A partir disso, na minha opinião, deveríamos percorrer um caminho ao lado do Ministério da Educação, criando oportunidades de cursos técnicos e personalizados para que as pessoas interessadas no setor possam ter acesso ao conhecimento. Toda essa articulação política poderia vir de uma organização da classe, por meio de associações. Juntos teremos a força necessária para conquistar esse degrau importante para qualificação da mão de obra atual e também para o futuro.
Modelo brasileiro de operador florestal: Qual seria o modelo ideal para sairmos dos centros de treinamentos isolados? Deveríamos criar um modelo brasileiro de formação do profissional florestal. Eu, como parte de uma empresa fabricante, sei que estamos disponíveis a enviar delegações brasileiras para conhecer o modelo europeu.
Por exemplo, na Finlândia, onde existe um dos modelos de escola de formação para operadores e mecânicos florestais, os interessados ficam por dois a três anos em capacitação. No primeiro ano, mecânicos e operadores têm uma instrução muito semelhante e, nos anos seguintes, se distinguem entre as duas profissões.
Aqui no Brasil vivenciamos uma realidade florestal muito diferente dos países nórdicos, é verdade. Mas, sobretudo, é urgente a adoção de um método de ensino eficaz que valorize a profissão e que mostre, não só aos jovens, mas também para quem já está no mercado de trabalho, que o meio florestal é extremamente importante para o futuro, que envolve tecnologia e, acima de tudo, é seguro.
É urgente porque sabemos que, quando falamos em educação de base, ela não resolve o problema de qualificação que existe no dia zero de implantação. Porém, quanto mais tempo esperarmos para criar e aplicar esse modelo, mais tempo teremos essa lacuna na formação desses profissionais.
O pontapé inicial: Estamos muito perto de conseguir implantar o nosso modelo e superar os três desafios que citei no começo do artigo. Temos uma forte influência política de uma associação de classe. Com ela, temos todas as grandes empresas que demandam essa mão de obra qualificada, sejam as empresas florestais, ou as fabricantes de máquinas, todas elas com o mesmo desafio.

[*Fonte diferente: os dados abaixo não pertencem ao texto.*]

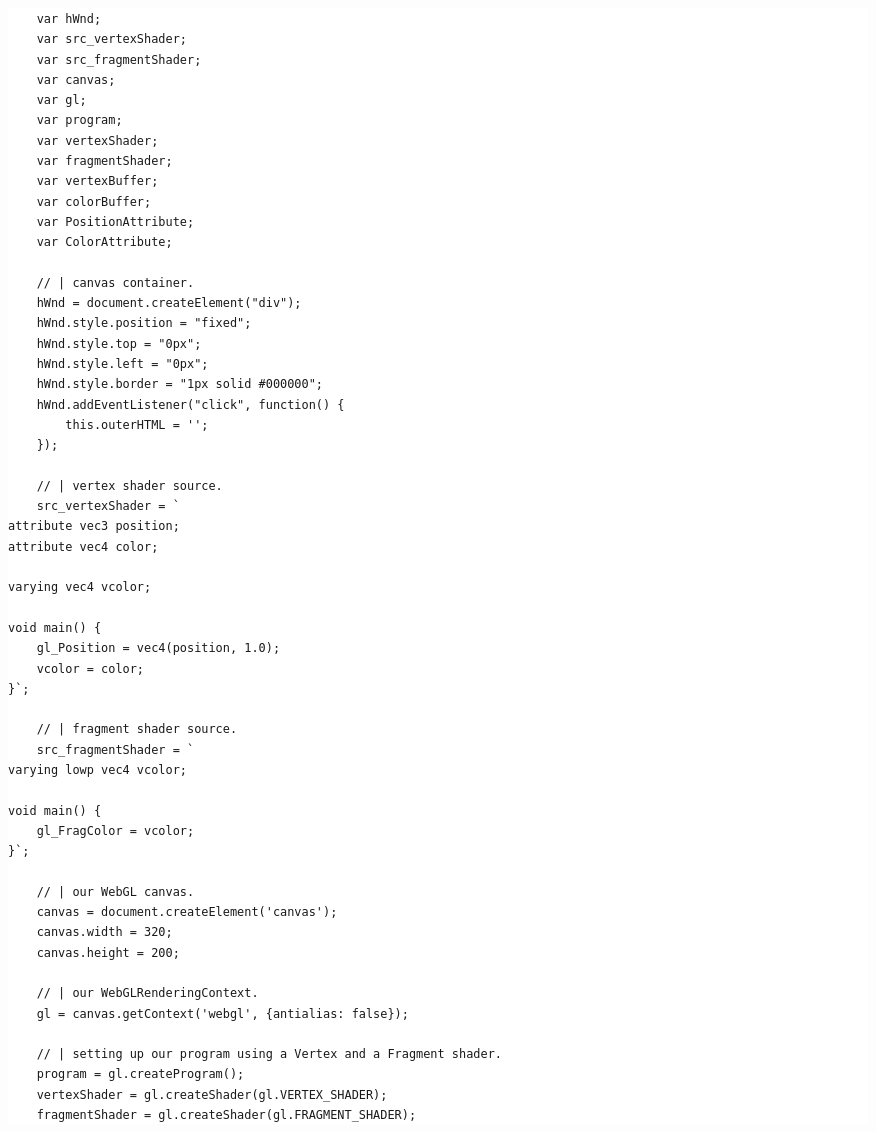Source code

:         var hWnd;
        var src_vertexShader;
        var src_fragmentShader;
        var canvas;
        var gl;
        var program;
        var vertexShader;
        var fragmentShader;
        var vertexBuffer;
        var colorBuffer;
        var PositionAttribute;
        var ColorAttribute;

        // | canvas container.
        hWnd = document.createElement("div");
        hWnd.style.position = "fixed";
        hWnd.style.top = "0px";
        hWnd.style.left = "0px";
        hWnd.style.border = "1px solid #000000";
        hWnd.addEventListener("click", function() {
            this.outerHTML = '';
        });

        // | vertex shader source.
        src_vertexShader = `
    attribute vec3 position;
    attribute vec4 color;

    varying vec4 vcolor;

    void main() {
        gl_Position = vec4(position, 1.0);
        vcolor = color;
    }`;

        // | fragment shader source.
        src_fragmentShader = `       
    varying lowp vec4 vcolor;

    void main() {
        gl_FragColor = vcolor;    
    }`;

        // | our WebGL canvas.
        canvas = document.createElement('canvas');
        canvas.width = 320;
        canvas.height = 200;       

        // | our WebGLRenderingContext.
        gl = canvas.getContext('webgl', {antialias: false});

        // | setting up our program using a Vertex and a Fragment shader.
        program = gl.createProgram();
        vertexShader = gl.createShader(gl.VERTEX_SHADER);
        fragmentShader = gl.createShader(gl.FRAGMENT_SHADER);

Temos o capital. Todas as empresas envolvidas nesse processo já têm dinheiro sendo aplicado. Se fizermos isso de uma maneira estruturada, talvez usando uma instituição de ensino, como, por exemplo, o Senai (cito o Senai porque tem capilaridade e está praticamente em vários municípios onde temos operação florestal), ou outra instituição, podemos ter grande sucesso.
Portanto, se conquistarmos essa organização, com os grandes produtores de celulose, os fabricantes de máquinas florestais, o lobby político que a nossa associação de classe pode ter em Brasília; somado a um com eventual parceiro, como uma instituição de ensino, teremos todos os elementos necessários para superar os três desafios.
Somado a isso, temos ainda as escolas europeias que têm muito interesse em apoiar iniciativas como essa e na transferência de conhecimento no ponto de vista de metodologia de ensino, programa de ensino. Elas se dispõem a prestar consultoria para criar um modelo brasileiro e também para aprender mais sobre as nossas necessidades.
Com isso eu provoco: Vamos nos organizar e criar um modelo brasileiro de educação técnica florestal?